◆ **What you will do**: A word-for-word copy of the entries, with the images left out, is what you should write.

◆ **Data extracts**:
Start of Block

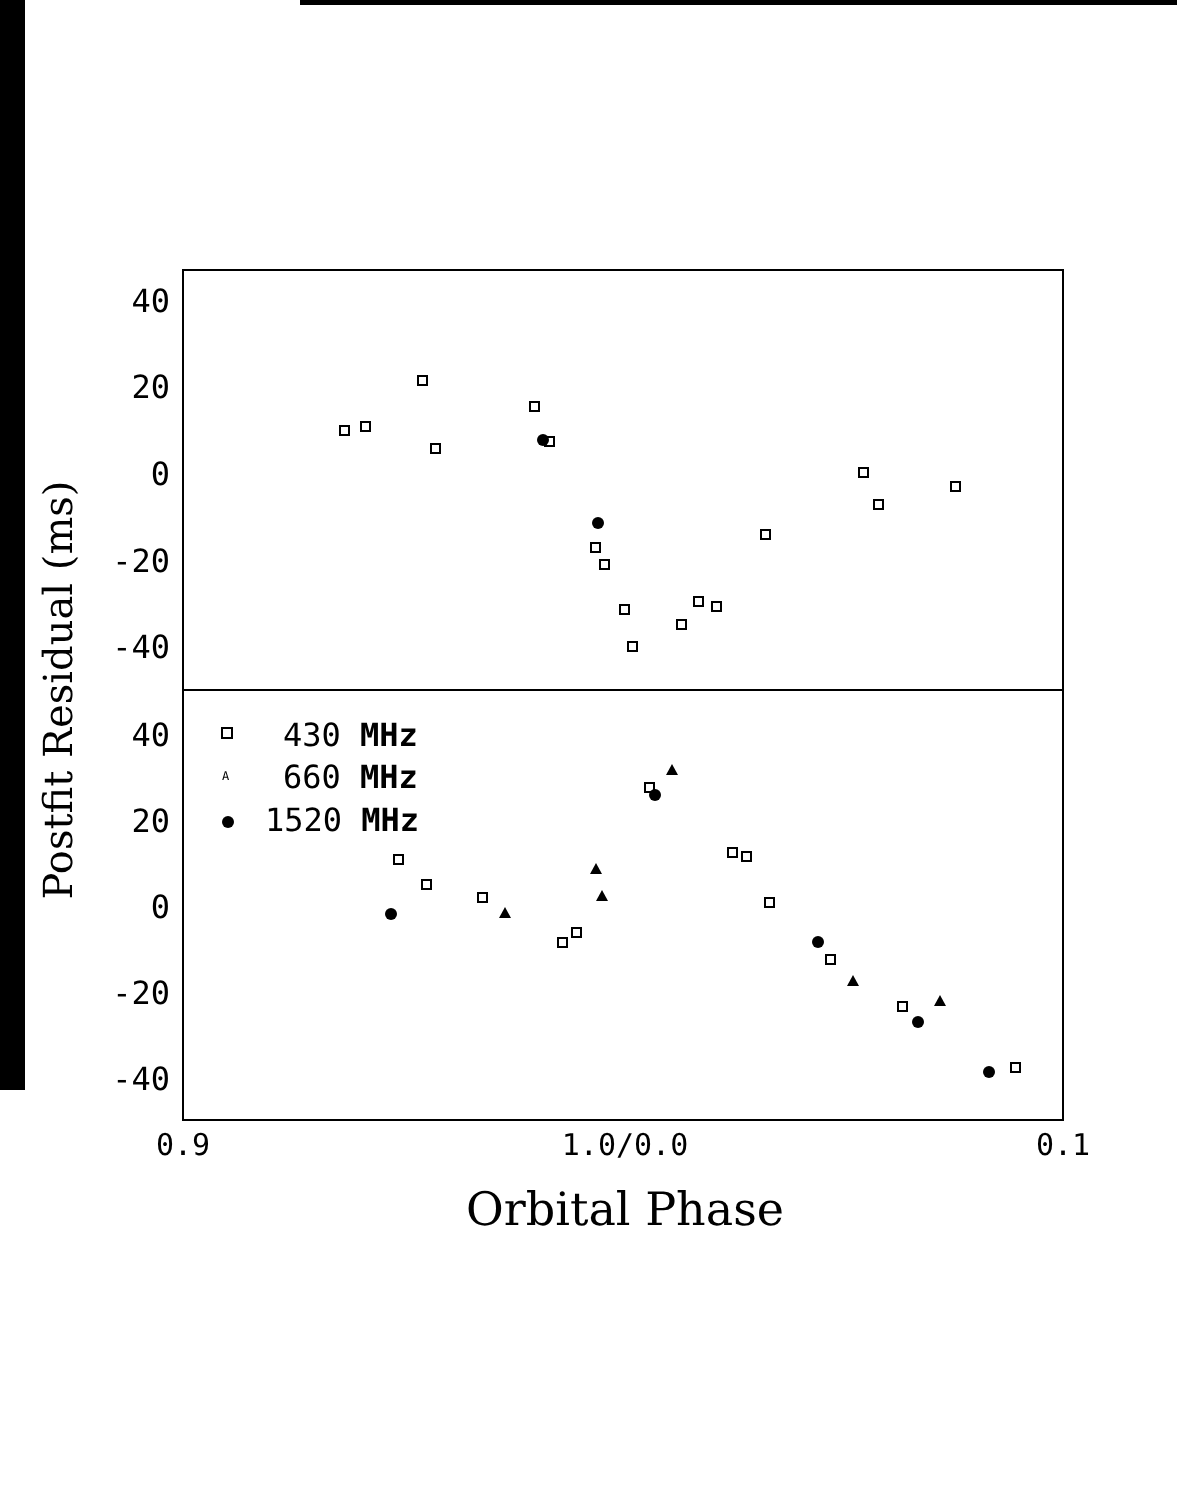40
20
0
-20
-40
40
20
0
-20
-40
0.9
1.0/0.0
0.1
Orbital Phase
Postfit Residual (ms)
430 MHz
A
660 MHz
1520 MHz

End of Block

◆ **Completed exercise**:
40
20
0
-20
-40
40
20
0
-20
-40
0.9
1.0/0.0
0.1
Orbital Phase
Postfit Residual (ms)
430 MHz
A
660 MHz
1520 MHz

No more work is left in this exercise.